• _Do this_:
Please edit the listing below so that every "bounding box" becomes "bounding rectangle", keeping everything else unchanged.

• _Dataset records_:

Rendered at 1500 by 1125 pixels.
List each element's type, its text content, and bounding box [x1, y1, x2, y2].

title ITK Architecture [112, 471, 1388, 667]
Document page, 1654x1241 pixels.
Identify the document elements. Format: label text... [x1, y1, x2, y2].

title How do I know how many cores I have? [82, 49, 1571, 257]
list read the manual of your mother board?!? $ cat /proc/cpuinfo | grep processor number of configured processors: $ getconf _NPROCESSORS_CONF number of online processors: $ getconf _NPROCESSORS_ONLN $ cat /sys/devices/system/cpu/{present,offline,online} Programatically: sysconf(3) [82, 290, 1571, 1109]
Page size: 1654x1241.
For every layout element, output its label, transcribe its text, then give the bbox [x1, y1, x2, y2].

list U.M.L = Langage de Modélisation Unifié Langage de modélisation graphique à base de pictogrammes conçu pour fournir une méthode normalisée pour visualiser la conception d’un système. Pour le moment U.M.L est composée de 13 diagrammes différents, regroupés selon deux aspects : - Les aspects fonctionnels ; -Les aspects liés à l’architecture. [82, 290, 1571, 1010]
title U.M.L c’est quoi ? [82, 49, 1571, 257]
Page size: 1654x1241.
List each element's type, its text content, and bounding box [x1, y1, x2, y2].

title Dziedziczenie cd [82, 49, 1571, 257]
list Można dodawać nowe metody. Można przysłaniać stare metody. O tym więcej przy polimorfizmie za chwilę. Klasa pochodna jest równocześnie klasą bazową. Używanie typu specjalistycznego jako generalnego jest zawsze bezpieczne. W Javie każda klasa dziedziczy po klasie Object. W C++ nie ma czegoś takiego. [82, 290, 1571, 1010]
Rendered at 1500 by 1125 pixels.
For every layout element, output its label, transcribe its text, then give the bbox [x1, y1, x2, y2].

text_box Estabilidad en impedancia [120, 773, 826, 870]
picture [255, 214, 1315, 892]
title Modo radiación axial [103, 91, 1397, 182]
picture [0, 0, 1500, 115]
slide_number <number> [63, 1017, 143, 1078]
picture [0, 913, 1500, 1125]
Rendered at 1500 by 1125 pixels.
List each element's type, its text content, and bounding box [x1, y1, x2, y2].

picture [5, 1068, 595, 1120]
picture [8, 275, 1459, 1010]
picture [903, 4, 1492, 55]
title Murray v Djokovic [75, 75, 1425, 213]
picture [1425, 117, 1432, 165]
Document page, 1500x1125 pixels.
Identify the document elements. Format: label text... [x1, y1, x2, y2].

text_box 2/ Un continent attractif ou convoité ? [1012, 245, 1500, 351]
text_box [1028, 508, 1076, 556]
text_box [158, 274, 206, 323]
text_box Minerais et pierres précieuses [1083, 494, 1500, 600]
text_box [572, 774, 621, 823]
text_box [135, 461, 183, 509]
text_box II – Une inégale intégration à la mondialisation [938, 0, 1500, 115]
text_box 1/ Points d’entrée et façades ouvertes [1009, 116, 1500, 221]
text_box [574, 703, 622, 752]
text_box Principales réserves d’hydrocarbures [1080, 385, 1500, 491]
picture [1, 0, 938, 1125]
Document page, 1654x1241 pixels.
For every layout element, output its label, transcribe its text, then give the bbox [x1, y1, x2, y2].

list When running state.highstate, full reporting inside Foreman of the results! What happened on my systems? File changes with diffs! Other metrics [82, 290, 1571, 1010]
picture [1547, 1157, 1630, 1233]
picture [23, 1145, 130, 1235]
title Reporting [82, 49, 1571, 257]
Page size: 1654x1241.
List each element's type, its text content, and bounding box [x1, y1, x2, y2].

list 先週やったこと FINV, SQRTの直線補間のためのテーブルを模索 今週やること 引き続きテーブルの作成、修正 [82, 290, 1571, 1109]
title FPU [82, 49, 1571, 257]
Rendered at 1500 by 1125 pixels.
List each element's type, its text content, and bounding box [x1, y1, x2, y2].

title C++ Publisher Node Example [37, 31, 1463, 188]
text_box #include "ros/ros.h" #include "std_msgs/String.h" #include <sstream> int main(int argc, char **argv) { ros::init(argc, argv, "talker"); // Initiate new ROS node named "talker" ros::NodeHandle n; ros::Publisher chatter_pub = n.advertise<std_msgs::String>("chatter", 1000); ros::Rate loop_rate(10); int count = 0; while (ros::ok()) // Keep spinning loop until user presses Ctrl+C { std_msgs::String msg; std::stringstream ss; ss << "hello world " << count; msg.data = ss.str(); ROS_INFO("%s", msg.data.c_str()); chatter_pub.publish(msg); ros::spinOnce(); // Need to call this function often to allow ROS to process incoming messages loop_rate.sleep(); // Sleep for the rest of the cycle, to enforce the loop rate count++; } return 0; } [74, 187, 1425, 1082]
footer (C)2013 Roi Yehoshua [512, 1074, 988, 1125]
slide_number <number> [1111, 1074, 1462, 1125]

• _Expected answer_:
Rendered at 1500 by 1125 pixels.
List each element's type, its text content, and bounding rectangle [x1, y1, x2, y2].

title ITK Architecture [112, 471, 1388, 667]
Document page, 1654x1241 pixels.
Identify the document elements. Format: label text... [x1, y1, x2, y2].

title How do I know how many cores I have? [82, 49, 1571, 257]
list read the manual of your mother board?!? $ cat /proc/cpuinfo | grep processor number of configured processors: $ getconf _NPROCESSORS_CONF number of online processors: $ getconf _NPROCESSORS_ONLN $ cat /sys/devices/system/cpu/{present,offline,online} Programatically: sysconf(3) [82, 290, 1571, 1109]
Page size: 1654x1241.
For every layout element, output its label, transcribe its text, then give the bbox [x1, y1, x2, y2].

list U.M.L = Langage de Modélisation Unifié Langage de modélisation graphique à base de pictogrammes conçu pour fournir une méthode normalisée pour visualiser la conception d’un système. Pour le moment U.M.L est composée de 13 diagrammes différents, regroupés selon deux aspects : - Les aspects fonctionnels ; -Les aspects liés à l’architecture. [82, 290, 1571, 1010]
title U.M.L c’est quoi ? [82, 49, 1571, 257]
Page size: 1654x1241.
List each element's type, its text content, and bounding rectangle [x1, y1, x2, y2].

title Dziedziczenie cd [82, 49, 1571, 257]
list Można dodawać nowe metody. Można przysłaniać stare metody. O tym więcej przy polimorfizmie za chwilę. Klasa pochodna jest równocześnie klasą bazową. Używanie typu specjalistycznego jako generalnego jest zawsze bezpieczne. W Javie każda klasa dziedziczy po klasie Object. W C++ nie ma czegoś takiego. [82, 290, 1571, 1010]
Rendered at 1500 by 1125 pixels.
For every layout element, output its label, transcribe its text, then give the bbox [x1, y1, x2, y2].

text_box Estabilidad en impedancia [120, 773, 826, 870]
picture [255, 214, 1315, 892]
title Modo radiación axial [103, 91, 1397, 182]
picture [0, 0, 1500, 115]
slide_number <number> [63, 1017, 143, 1078]
picture [0, 913, 1500, 1125]
Rendered at 1500 by 1125 pixels.
List each element's type, its text content, and bounding rectangle [x1, y1, x2, y2].

picture [5, 1068, 595, 1120]
picture [8, 275, 1459, 1010]
picture [903, 4, 1492, 55]
title Murray v Djokovic [75, 75, 1425, 213]
picture [1425, 117, 1432, 165]
Document page, 1500x1125 pixels.
Identify the document elements. Format: label text... [x1, y1, x2, y2].

text_box 2/ Un continent attractif ou convoité ? [1012, 245, 1500, 351]
text_box [1028, 508, 1076, 556]
text_box [158, 274, 206, 323]
text_box Minerais et pierres précieuses [1083, 494, 1500, 600]
text_box [572, 774, 621, 823]
text_box [135, 461, 183, 509]
text_box II – Une inégale intégration à la mondialisation [938, 0, 1500, 115]
text_box 1/ Points d’entrée et façades ouvertes [1009, 116, 1500, 221]
text_box [574, 703, 622, 752]
text_box Principales réserves d’hydrocarbures [1080, 385, 1500, 491]
picture [1, 0, 938, 1125]
Document page, 1654x1241 pixels.
For every layout element, output its label, transcribe its text, then give the bbox [x1, y1, x2, y2].

list When running state.highstate, full reporting inside Foreman of the results! What happened on my systems? File changes with diffs! Other metrics [82, 290, 1571, 1010]
picture [1547, 1157, 1630, 1233]
picture [23, 1145, 130, 1235]
title Reporting [82, 49, 1571, 257]
Page size: 1654x1241.
List each element's type, its text content, and bounding rectangle [x1, y1, x2, y2].

list 先週やったこと FINV, SQRTの直線補間のためのテーブルを模索 今週やること 引き続きテーブルの作成、修正 [82, 290, 1571, 1109]
title FPU [82, 49, 1571, 257]
Rendered at 1500 by 1125 pixels.
List each element's type, its text content, and bounding rectangle [x1, y1, x2, y2].

title C++ Publisher Node Example [37, 31, 1463, 188]
text_box #include "ros/ros.h" #include "std_msgs/String.h" #include <sstream> int main(int argc, char **argv) { ros::init(argc, argv, "talker"); // Initiate new ROS node named "talker" ros::NodeHandle n; ros::Publisher chatter_pub = n.advertise<std_msgs::String>("chatter", 1000); ros::Rate loop_rate(10); int count = 0; while (ros::ok()) // Keep spinning loop until user presses Ctrl+C { std_msgs::String msg; std::stringstream ss; ss << "hello world " << count; msg.data = ss.str(); ROS_INFO("%s", msg.data.c_str()); chatter_pub.publish(msg); ros::spinOnce(); // Need to call this function often to allow ROS to process incoming messages loop_rate.sleep(); // Sleep for the rest of the cycle, to enforce the loop rate count++; } return 0; } [74, 187, 1425, 1082]
footer (C)2013 Roi Yehoshua [512, 1074, 988, 1125]
slide_number <number> [1111, 1074, 1462, 1125]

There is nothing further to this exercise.